▶ [Records for processing]

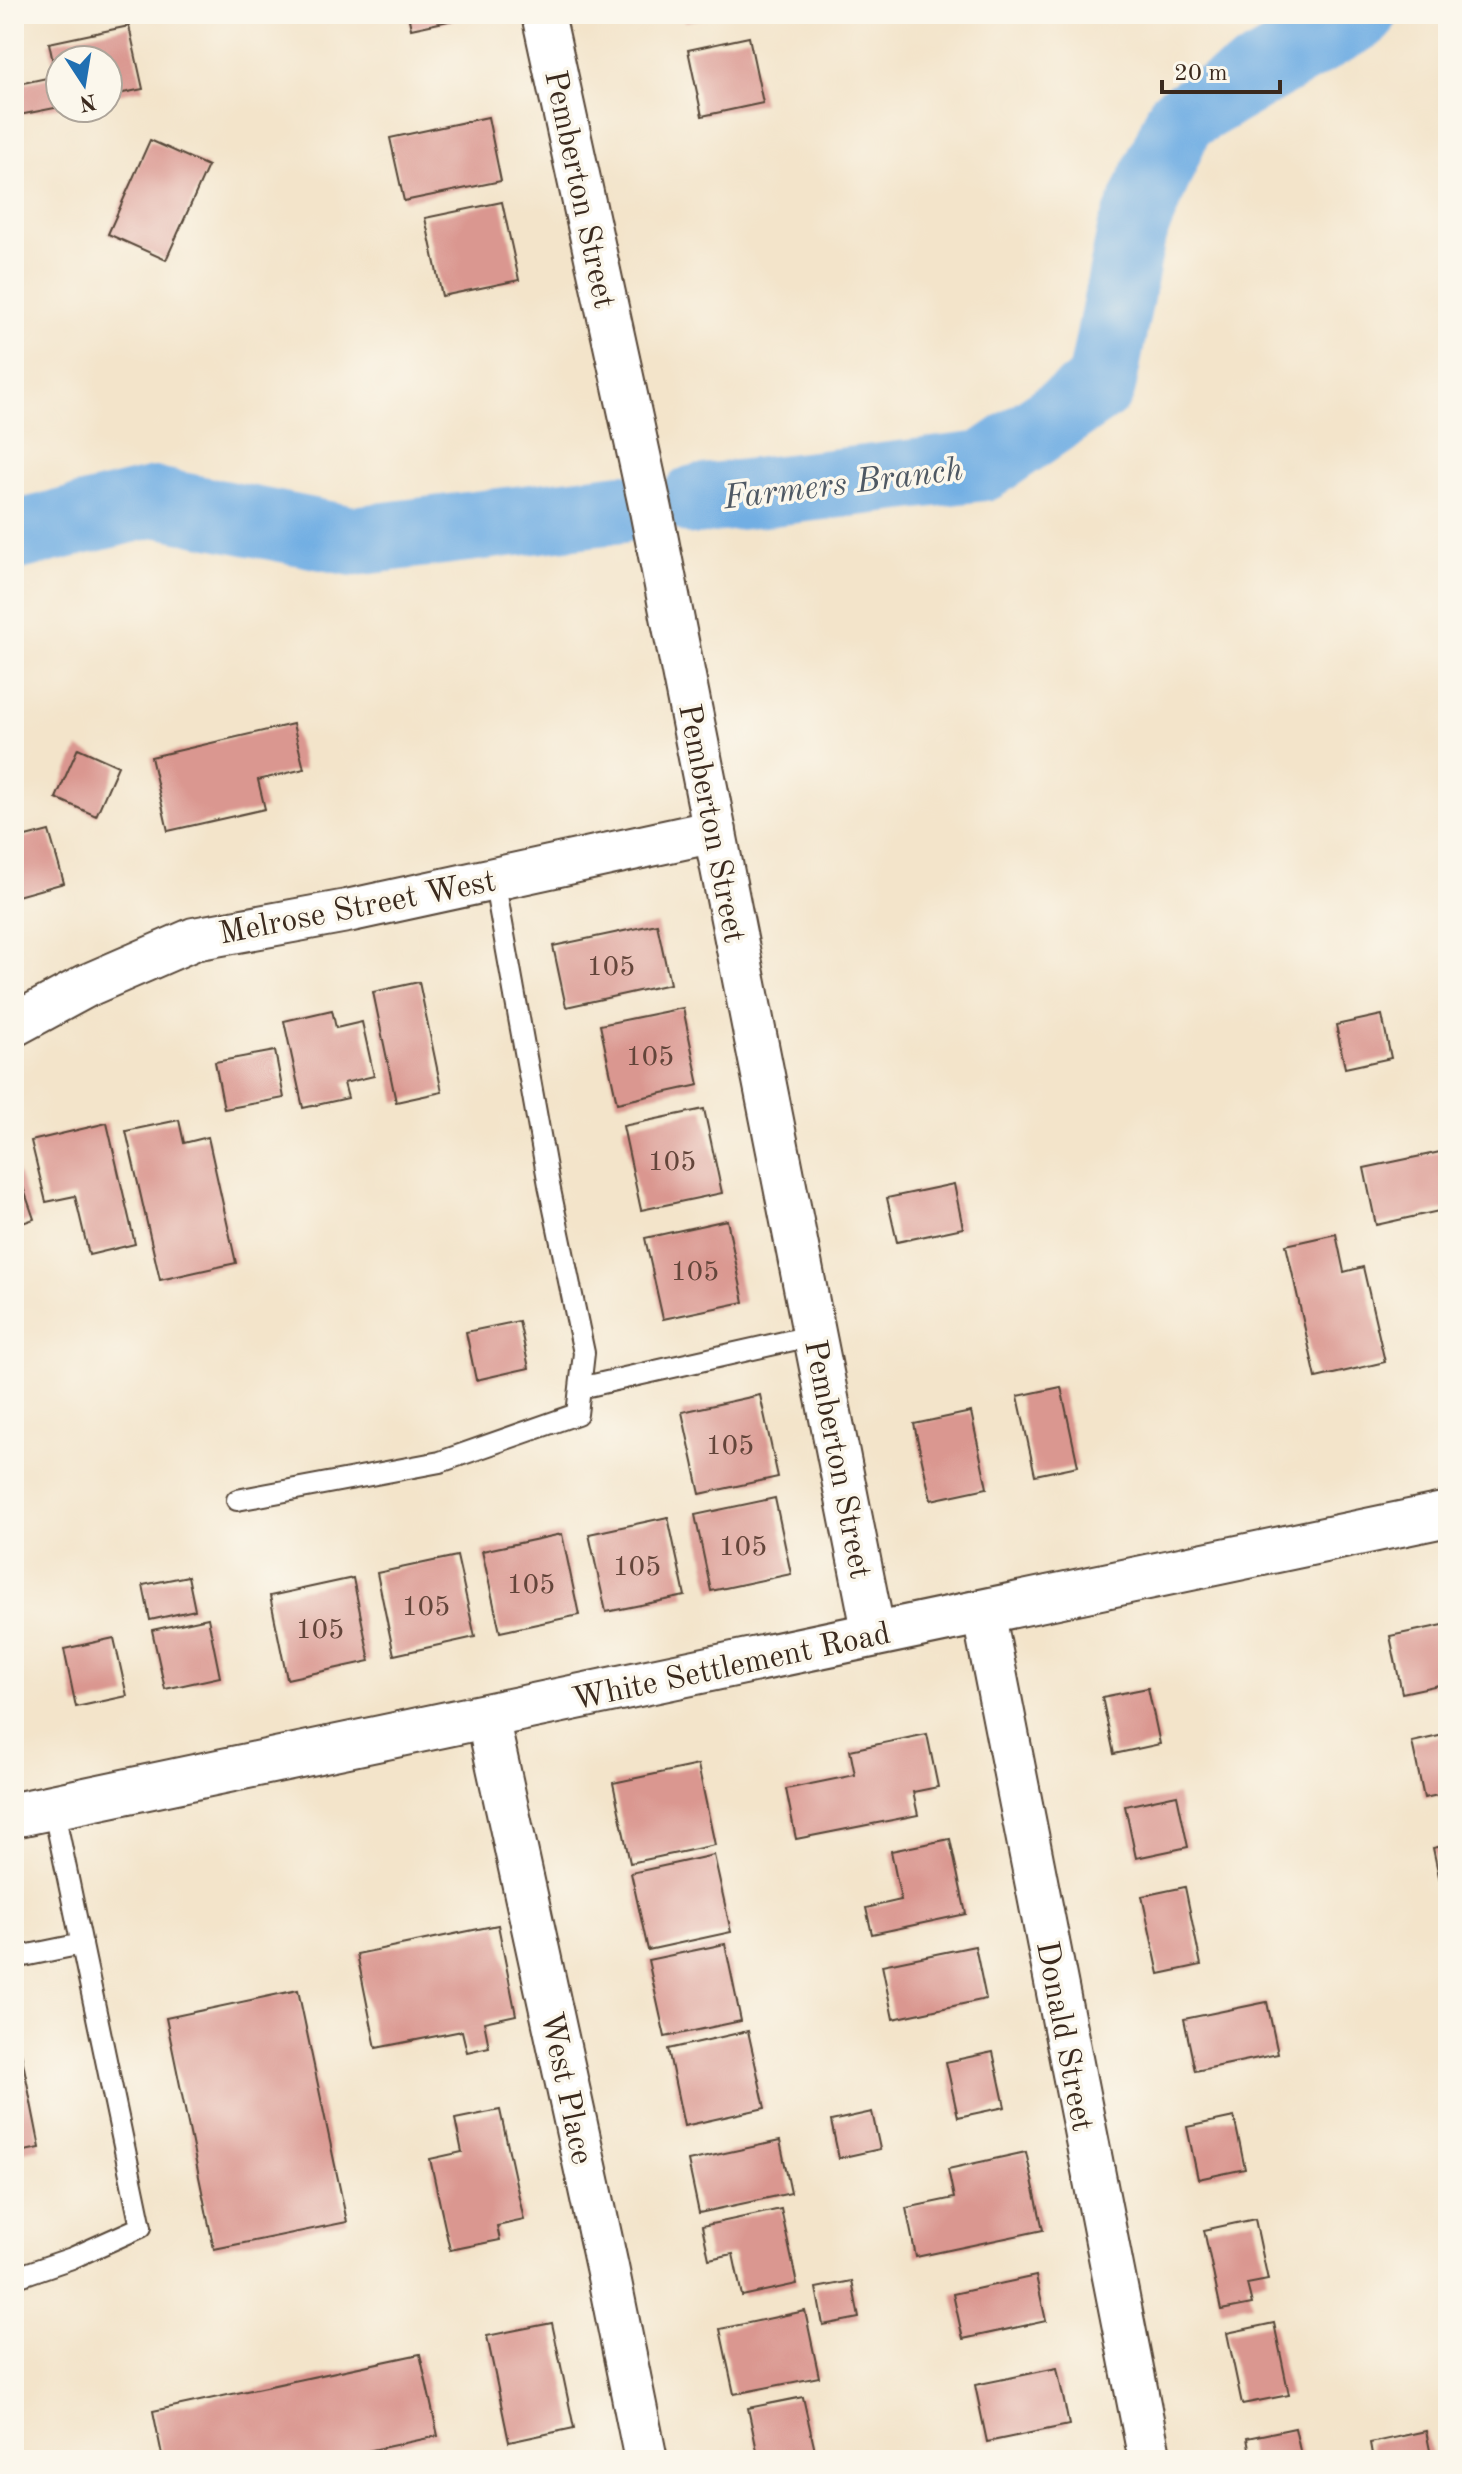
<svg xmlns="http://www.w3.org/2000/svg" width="1462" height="2474" font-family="'Old Standard TT',serif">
  <rect width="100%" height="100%" fill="#fbf7ec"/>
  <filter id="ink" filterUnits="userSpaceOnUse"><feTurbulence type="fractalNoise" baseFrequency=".0125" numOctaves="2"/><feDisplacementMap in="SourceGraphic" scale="16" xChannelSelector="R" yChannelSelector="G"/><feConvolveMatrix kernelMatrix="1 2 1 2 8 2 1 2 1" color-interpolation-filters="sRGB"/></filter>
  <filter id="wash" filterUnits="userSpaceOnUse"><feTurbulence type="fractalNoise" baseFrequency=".006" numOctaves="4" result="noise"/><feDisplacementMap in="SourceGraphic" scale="32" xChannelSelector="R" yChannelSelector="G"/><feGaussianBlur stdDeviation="1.8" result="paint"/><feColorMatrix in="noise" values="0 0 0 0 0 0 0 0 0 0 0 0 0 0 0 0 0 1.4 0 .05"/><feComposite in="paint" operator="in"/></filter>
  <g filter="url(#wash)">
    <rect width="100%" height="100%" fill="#f3e4ca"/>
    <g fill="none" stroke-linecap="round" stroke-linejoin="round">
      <path stroke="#71aee3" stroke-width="70" d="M695,500L984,466L1101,386L1132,231L1180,119L1362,14
        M14,536L155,502L353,541L622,508"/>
    </g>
    <g id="blocks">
      <path fill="#da9790" d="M408,14H477V15L411,29Z
        M683,14H717V15L684,22Z
        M129,26L143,89L108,96V60H60V107L14,116V85L56,76L49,43Z
        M749,37L763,103L702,116L688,50Z
        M488,117L501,181L404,201L390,138Z
        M150,140L208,166L166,260L108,234Z
        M502,202L519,280L442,296L425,218Z
        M293,724L304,769L258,780L265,809L168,831L151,757Z
        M78,748L118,766L96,816L56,798Z
        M49,831L64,883L14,897V840Z
        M657,924L670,984L566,1007L553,946Z
        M419,982L442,1092L396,1102L373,992Z
        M683,1008L699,1085L617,1103L600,1025Z
        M332,1010L336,1028L362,1022L374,1076L344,1083L348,1098L303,1108L284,1021Z
        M1382,1015L1391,1058L1345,1068L1336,1025Z
        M275,1051L284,1098L224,1109L215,1062Z
        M704,1109L722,1193L641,1210L623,1126Z
        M179,1120L184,1143L208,1137L236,1263L160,1280L126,1131Z
        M107,1123L135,1244L89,1255L75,1196L46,1202L31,1141Z
        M1445,1151L1448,1167V1209L1376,1225L1364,1168Z
        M14,1161L34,1219L14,1226Z
        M954,1184L963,1228L897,1242L887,1198Z
        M727,1220L744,1302L663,1319L645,1238Z
        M1336,1234L1344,1272L1363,1267L1385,1362L1316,1378L1286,1245Z
        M519,1321L529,1368L476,1380L466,1332Z
        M1061,1387L1078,1466L1035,1475L1018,1396Z
        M760,1395L778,1477L700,1494L682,1412Z
        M971,1412L987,1488L931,1500L914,1424Z
        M775,1498L791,1574L711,1591L695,1515Z
        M668,1517L685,1596L606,1612L589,1534Z
        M562,1534L579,1615L500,1632L482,1551Z
        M457,1556L475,1637L394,1655L377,1573Z
        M188,1576L195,1610L150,1620L143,1585Z
        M353,1578L370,1661L287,1679L270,1596Z
        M208,1618L220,1677L165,1689L152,1630Z
        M1448,1624V1683L1402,1693L1390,1636Z
        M114,1638L127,1696L76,1707L64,1649Z
        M1148,1688L1160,1744L1114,1754L1102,1697Z
        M927,1734L938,1787L913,1792L918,1815L796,1839L786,1789L855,1775L850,1750Z
        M1448,1734V1793L1424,1798L1412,1742Z
        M698,1765L715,1845L630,1863L613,1783Z
        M1177,1795L1188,1847L1136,1858L1125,1806Z
        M950,1839L966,1914L872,1934L866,1908L901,1900L891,1851Z
        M1448,1845V1904L1445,1905L1433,1848Z
        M714,1855L731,1932L648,1950L631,1873Z
        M1185,1887L1201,1965L1159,1974L1142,1896Z
        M498,1925L516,2015L484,2022L489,2047L467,2052L462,2031L376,2048L357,1954Z
        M725,1944L741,2021L665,2037L648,1960Z
        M975,1946L986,1999L893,2019L882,1965Z
        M298,1990L347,2222L214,2249L166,2018Z
        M1267,2002L1278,2054L1195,2071L1184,2019Z
        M748,2031L765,2108L684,2126L668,2049Z
        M21,2052L40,2148L14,2153V2053Z
        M993,2052L1005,2107L958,2117L946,2062Z
        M500,2110L524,2220L497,2226L500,2240L450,2250L430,2159L462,2152L455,2119Z
        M872,2112L880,2149L839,2158L831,2121Z
        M1234,2117L1245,2169L1198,2179L1187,2127Z
        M780,2141L791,2193L699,2213L688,2161Z
        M1026,2152L1043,2230L916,2257L906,2208L954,2198L948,2169Z
        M781,2209L797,2284L742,2296L733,2254L709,2259L702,2226Z
        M1255,2219L1268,2280L1247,2284L1252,2304L1221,2310L1204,2230Z
        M1036,2276L1046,2321L963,2339L953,2294Z
        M852,2281L859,2318L823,2325L816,2288Z
        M805,2311L819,2377L734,2394L720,2329Z
        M552,2323L574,2428L509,2442L487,2336Z
        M1274,2323L1289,2395L1242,2404L1227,2333Z
        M420,2354L438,2436L325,2460H163L153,2411Z
        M1057,2368L1069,2425L987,2442L975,2385Z
        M803,2397L817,2460H759L748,2408Z
        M1295,2428L1302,2460H1251L1247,2438Z
        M1426,2431L1432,2460H1373L1370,2443Z"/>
    </g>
  </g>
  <g filter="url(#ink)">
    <use href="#blocks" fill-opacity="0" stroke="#574638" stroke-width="2"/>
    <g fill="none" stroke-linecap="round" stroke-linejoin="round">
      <g stroke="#574638" stroke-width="24">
        <path id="lane" d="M580,1388L815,1335
          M237,1500L440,1462L577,1414L584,1353L549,1185L494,879
          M14,1958L82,1944
          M14,2278L72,2258L141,2227L53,1807"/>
      </g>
      <g stroke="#574638" stroke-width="46">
        <path id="street" d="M543,14L651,510L874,1635
          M14,1025L88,985L194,939L347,911L715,831
          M983,1611L1150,2460
          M487,1716L607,2267L646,2460"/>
      </g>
      <g stroke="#574638" stroke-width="48">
        <path id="secondary" d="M14,1815L1448,1514"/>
      </g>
      <use href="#lane" stroke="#fff" stroke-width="20"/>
      <use href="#street" stroke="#fff" stroke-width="42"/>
      <use href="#secondary" stroke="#fff" stroke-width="44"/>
    </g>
  </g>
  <g text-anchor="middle" stroke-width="7" stroke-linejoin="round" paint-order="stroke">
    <g font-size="28" fill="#63453a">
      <text x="611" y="975">105</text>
      <text x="650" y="1065">105</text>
      <text x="672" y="1170">105</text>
      <text x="695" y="1280">105</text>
      <text x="730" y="1454">105</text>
      <text x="743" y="1555">105</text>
      <text x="637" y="1575">105</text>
      <text x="531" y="1593">105</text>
      <text x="426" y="1615">105</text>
      <text x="320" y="1638">105</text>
    </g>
    <g font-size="32" fill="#3b2a1e" stroke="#fbf7ec">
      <text transform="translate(581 189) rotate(78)" y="11">Pemberton Street</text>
      <text transform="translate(713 823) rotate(79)" y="11">Pemberton Street</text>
      <text transform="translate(357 906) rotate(-11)" y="11">Melrose Street West</text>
      <text transform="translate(839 1459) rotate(79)" y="11">Pemberton Street</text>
      <text transform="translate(731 1665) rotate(-12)" y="11">White Settlement Road</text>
      <text transform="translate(1066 2036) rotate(79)" y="11">Donald Street</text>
      <text transform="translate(568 2088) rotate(78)" y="11">West Place</text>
    </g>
    <g font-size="34" font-style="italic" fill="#4e5863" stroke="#fbf7ec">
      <text transform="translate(843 482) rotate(-7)" y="12">Farmers Branch</text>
    </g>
  </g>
  <rect width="1462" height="2474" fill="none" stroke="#fbf7ec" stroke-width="48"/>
  <g transform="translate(84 84) rotate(168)"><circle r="38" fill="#fbf7ec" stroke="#aea59a" stroke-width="2"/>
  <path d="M0-6L14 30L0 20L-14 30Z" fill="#1f6fb2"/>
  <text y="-12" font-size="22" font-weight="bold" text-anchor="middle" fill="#3b2a1e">N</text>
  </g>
  <path d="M1162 80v12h118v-12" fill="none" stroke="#3b2a1e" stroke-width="4"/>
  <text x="1174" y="80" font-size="24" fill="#3b2a1e" stroke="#fbf7ec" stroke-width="6" paint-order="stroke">20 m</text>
</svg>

▶ [Your task] Lines holding the word "type" are the answer; copy every one from the records above.

▶ [Exercise output]
  <filter id="ink" filterUnits="userSpaceOnUse"><feTurbulence type="fractalNoise" baseFrequency=".0125" numOctaves="2"/><feDisplacementMap in="SourceGraphic" scale="16" xChannelSelector="R" yChannelSelector="G"/><feConvolveMatrix kernelMatrix="1 2 1 2 8 2 1 2 1" color-interpolation-filters="sRGB"/></filter>
  <filter id="wash" filterUnits="userSpaceOnUse"><feTurbulence type="fractalNoise" baseFrequency=".006" numOctaves="4" result="noise"/><feDisplacementMap in="SourceGraphic" scale="32" xChannelSelector="R" yChannelSelector="G"/><feGaussianBlur stdDeviation="1.8" result="paint"/><feColorMatrix in="noise" values="0 0 0 0 0 0 0 0 0 0 0 0 0 0 0 0 0 1.4 0 .05"/><feComposite in="paint" operator="in"/></filter>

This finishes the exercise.